Not that this debacle did anything to change the teams pre-conceived ideas, a spokesman claiming that “it is precisely climate warming that led the vessel into its awkward predicament”.

Yes you read that right, global warming which was causing the ‘melting and collapsing’ of the Antarctic ice was responsible for ice so thick two ice breakers could not free the stuck ship.

George Orwell, in his seminal novel 1984, coined the term ‘double think’ for the capacity to simultaneously hold two mutually contradictory beliefs and accept them both as being correct.


He had nothing on the disciples of ‘global warming’.

Thursday 2 January 2014

The Value of a Free Press

Newspapers come in for a good deal of criticism, not least for all the hoo-ah over phone hacking, but the value of a truly free press in ably demonstrated by the case of Asha Khan.

Asha Khan is a Muslim trainee solicitor with the family firm of KK Solicitors in Newcastle, and is of Pakistani origin.
When her father, who had been driving without a licence for the past 18 years and had three convictions for so doing, was caught by a speed camera while driving Asha Khan's BMW she lied about who was driving, laying the blame on a colleague who worked for her.
Charged with perverting the course of justice, à la, Vicky Price, her barrister argued in court for her to be granted anonymity, a request granted by Judge Peter Hughes at Carlisle Crown Court for "cultural reasons," in that Asha Khan would be  "upset if matters are reported"  and that "culturally, it's very difficult for them (Pakistani Muslims)to say things in public". 
Well it seems to me that being upset at being exposed as a liar is par for the course, and one supposes that, as a solicitor, saying things in public would go with the territory.

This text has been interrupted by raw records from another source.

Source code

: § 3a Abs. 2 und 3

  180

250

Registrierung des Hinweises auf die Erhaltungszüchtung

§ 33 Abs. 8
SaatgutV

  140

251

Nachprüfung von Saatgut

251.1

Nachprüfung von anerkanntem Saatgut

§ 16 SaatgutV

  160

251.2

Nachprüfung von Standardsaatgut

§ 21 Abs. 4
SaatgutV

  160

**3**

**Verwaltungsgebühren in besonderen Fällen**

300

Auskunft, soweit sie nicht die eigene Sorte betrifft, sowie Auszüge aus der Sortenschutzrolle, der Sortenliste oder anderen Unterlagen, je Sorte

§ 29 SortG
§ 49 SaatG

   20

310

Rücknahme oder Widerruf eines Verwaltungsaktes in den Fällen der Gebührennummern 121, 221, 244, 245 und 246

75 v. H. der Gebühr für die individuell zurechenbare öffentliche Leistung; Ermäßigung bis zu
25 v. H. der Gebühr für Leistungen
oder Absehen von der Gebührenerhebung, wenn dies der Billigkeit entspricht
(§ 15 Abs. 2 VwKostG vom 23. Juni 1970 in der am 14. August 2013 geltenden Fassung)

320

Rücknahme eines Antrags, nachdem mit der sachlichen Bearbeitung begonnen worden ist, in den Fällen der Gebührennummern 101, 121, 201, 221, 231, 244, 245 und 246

Nevertheless, because of Judge Peter Hughes bizarre ruling, effectively saying that Pakistani Muslims should be given special treatment, there the matter may have rested but for the actions of the Daily Mail. Their legal challenge to this disgraceful ruling resulted in Judge Peter Hughes being forced to eat his words when he rescinded his anonymity order two days later saying, what he should have said originally, that "people of all faiths or no faiths should be treated in precisely the same way."

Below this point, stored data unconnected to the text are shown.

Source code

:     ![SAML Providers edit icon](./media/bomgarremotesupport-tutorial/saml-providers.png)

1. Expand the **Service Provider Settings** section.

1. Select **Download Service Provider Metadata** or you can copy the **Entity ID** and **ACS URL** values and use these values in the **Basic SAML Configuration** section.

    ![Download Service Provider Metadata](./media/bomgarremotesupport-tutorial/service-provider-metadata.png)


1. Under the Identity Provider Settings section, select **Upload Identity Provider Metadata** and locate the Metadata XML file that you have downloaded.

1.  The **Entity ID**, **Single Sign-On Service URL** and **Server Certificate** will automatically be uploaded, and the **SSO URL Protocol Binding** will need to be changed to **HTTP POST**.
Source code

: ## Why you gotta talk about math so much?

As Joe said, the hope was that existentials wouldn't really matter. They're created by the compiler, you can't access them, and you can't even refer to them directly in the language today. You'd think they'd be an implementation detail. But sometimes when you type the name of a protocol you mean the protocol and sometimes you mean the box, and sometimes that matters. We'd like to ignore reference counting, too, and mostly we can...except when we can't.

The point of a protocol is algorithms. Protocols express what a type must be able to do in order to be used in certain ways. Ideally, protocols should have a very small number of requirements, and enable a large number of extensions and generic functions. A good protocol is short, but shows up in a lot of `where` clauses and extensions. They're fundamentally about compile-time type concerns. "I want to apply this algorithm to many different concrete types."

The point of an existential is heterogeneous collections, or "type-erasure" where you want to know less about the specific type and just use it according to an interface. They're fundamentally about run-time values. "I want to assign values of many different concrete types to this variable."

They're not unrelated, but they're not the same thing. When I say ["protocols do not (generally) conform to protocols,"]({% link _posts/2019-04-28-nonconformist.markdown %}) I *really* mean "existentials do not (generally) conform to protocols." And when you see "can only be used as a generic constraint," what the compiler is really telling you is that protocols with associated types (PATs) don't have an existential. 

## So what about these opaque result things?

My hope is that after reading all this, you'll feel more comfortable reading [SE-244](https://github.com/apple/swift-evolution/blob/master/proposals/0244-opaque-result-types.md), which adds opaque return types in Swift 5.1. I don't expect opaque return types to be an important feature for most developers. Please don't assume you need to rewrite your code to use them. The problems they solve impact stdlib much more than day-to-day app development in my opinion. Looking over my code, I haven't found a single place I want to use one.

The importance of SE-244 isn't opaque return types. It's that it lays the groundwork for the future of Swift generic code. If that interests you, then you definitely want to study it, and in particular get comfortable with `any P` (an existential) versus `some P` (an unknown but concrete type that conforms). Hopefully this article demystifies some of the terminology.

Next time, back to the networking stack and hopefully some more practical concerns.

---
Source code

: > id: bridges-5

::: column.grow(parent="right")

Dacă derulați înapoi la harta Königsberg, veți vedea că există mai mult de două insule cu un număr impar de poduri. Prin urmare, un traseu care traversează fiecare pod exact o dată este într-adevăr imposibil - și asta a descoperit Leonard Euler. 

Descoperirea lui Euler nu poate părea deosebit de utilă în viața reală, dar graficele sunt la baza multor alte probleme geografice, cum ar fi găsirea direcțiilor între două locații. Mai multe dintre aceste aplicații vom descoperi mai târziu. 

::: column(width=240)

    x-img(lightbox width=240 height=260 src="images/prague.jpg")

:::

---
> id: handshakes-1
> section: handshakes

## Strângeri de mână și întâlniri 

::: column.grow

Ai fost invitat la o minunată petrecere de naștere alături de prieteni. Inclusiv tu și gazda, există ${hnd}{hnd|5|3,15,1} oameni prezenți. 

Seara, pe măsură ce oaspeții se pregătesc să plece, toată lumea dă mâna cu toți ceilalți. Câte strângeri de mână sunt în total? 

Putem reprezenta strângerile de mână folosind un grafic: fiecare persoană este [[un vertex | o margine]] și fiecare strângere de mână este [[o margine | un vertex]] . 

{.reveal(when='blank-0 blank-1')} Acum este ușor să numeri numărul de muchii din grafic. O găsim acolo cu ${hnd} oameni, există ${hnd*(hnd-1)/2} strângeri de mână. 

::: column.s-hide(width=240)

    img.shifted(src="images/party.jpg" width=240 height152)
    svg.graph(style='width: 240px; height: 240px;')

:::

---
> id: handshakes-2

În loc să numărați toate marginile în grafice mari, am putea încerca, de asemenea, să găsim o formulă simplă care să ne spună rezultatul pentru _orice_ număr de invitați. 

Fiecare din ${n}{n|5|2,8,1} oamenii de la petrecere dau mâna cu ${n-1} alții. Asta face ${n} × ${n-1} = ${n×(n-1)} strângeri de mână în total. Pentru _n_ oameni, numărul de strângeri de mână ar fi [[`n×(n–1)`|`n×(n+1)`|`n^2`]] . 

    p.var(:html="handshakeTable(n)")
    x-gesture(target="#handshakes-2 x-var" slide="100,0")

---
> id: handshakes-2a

Asha Khan was subsequently convicted of perverting the course of justice, as was her father and the man who agreed to take the blame for the deception, but had they, and Judge Peter Hughes, had their way you and I would be none the wiser.

Secret trials have no place in Great Britain and are the very antithesis of fair and open justice and the Daily Mail is to be commended for their actions in ensuring that this was the case with Asha Khan.

One wonders how long we will continue to enjoy the protection from abuse by the authorities that a free press provides in the wake of the Leveson Inquiry, and Government proposals for curbing that freedom.
What is certain is the powers that be, from judges to Government Ministers, hate and are fearful of a free press, always there to expose their wrongdoing. How much of the MPs expenses scandal do you think would have come to light without a free press to go after these cheats?
No not much!
It would have been quietly swept under the carpet, just like the case of Asha Khan would have been.

Thomas Jefferson said in 1789, and it's as true today as it was then

"our liberty depends on the freedom of the press, and that cannot be limited without being lost."